Monday, January 09, 2012

Weekly Commodity Analysis from 09th Jan to 13th Jan

GOLD UP IN 1ST WEEK OF YEAR THOUGH EUROPE FEARS STAY 
Gold eased on Friday, snapping a five-session winning streak, but trade was choppy as investors digested a report of better U.S. job growth and the unemployment rate near a three-year low. The metal still notched its biggest weekly gain in five weeks after it broke ranks with a slumping euro in the last two days. Bullion has now more than recouped last week's losses that briefly sent it into bear market territory.
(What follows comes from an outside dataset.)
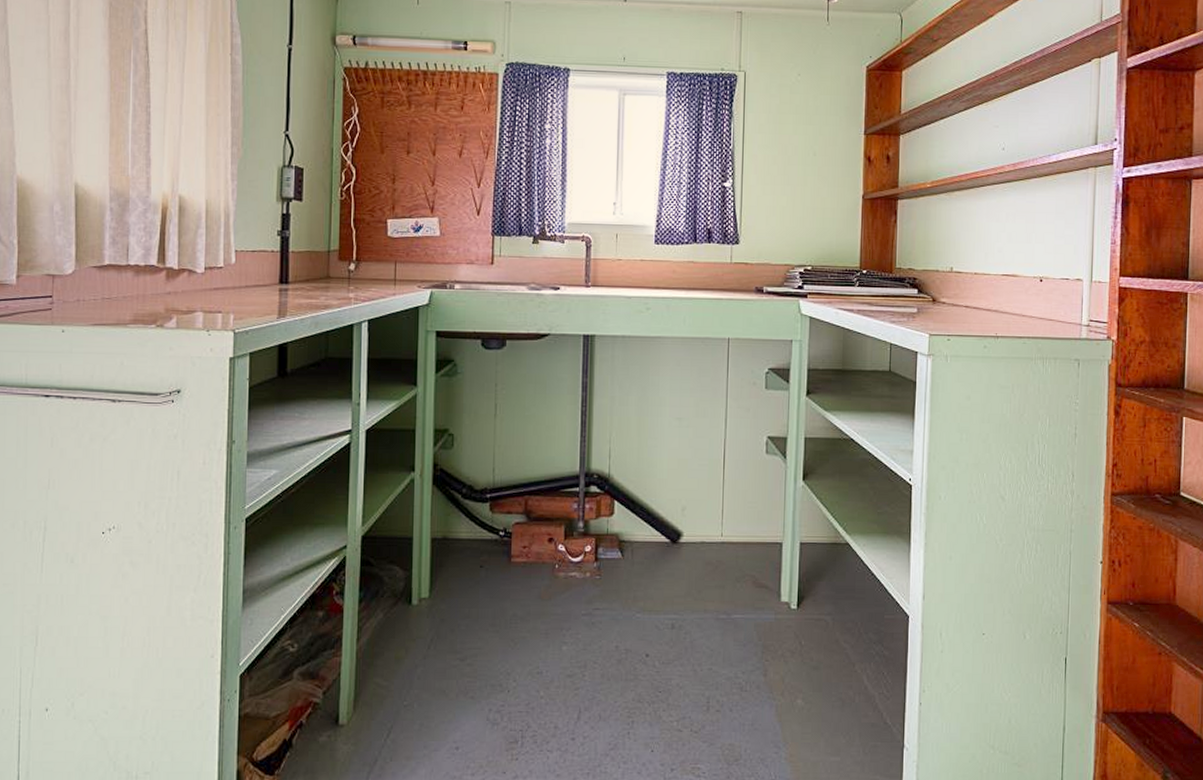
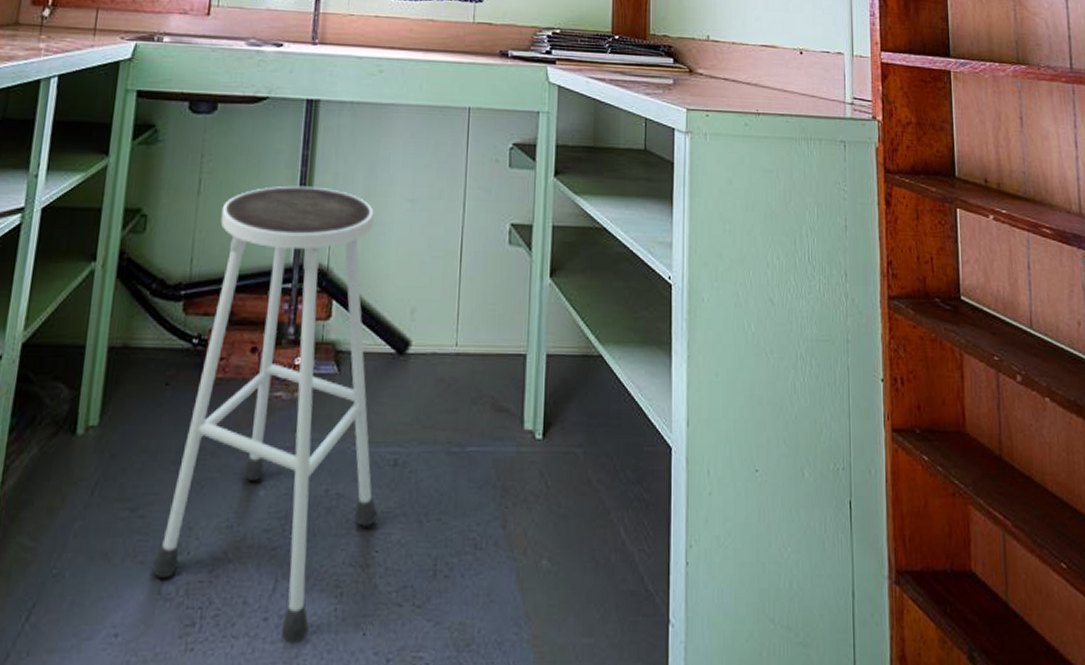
stool: none [480,408,659,757] -> present [151,185,378,644]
Trading volume was decent after data showed U.S. nonfarm payrolls increased 200,000 in December and the unemployment rate dropped to a near three-year low of 8.5 percent, offering the strongest evidence yet the economic recovery was gaining steam. "Gold came under pressure because people are a bit more comfortable with the recovery of the economy, but it is going to remain rangebound until we get some significant news to push it into either direction". 
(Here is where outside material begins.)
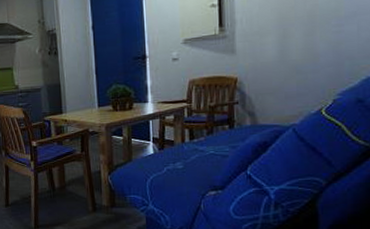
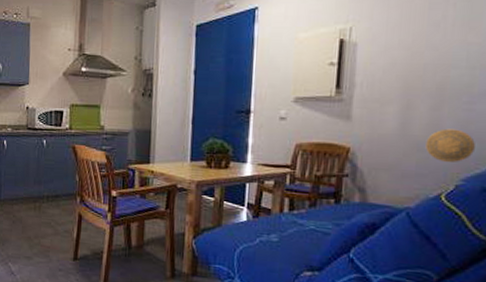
decorative plate: none [303,50,347,80] -> present [425,128,475,162]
NYMEX-CRUDE ENDS LOWER, BUT CLOSES WEEK UP MORE THAN 2 PCT 
U.S. crude futures fell for a second straight day on Friday, as a stronger dollar and worries about Europe's economies trumped data showing strong U.S. jobs growth and lower unemployment. Worries persisted over possible supply disruptions due to rising tensions between Iran and the West, limiting losses. Even with the two-day decline, U.S. crude closed the four-day trading week more than 2 percent higher, after ending 2011 up 8.2 percent versus the previous year.Iran announced plans for military exercises in the Strait of Hormuz next month, the latest in weeks of bellicose gestures toward the West as new sanctions threaten Tehran's oil exports. A European Union embargo on Iranian oil imports could take a few months to start because some EU capitals want a delay they say they need to shield their debt-stricken economies. The plan involves the release of up to 14 million barrels per day of government-owned oil stored in the United States, Europe,Japan and other importers.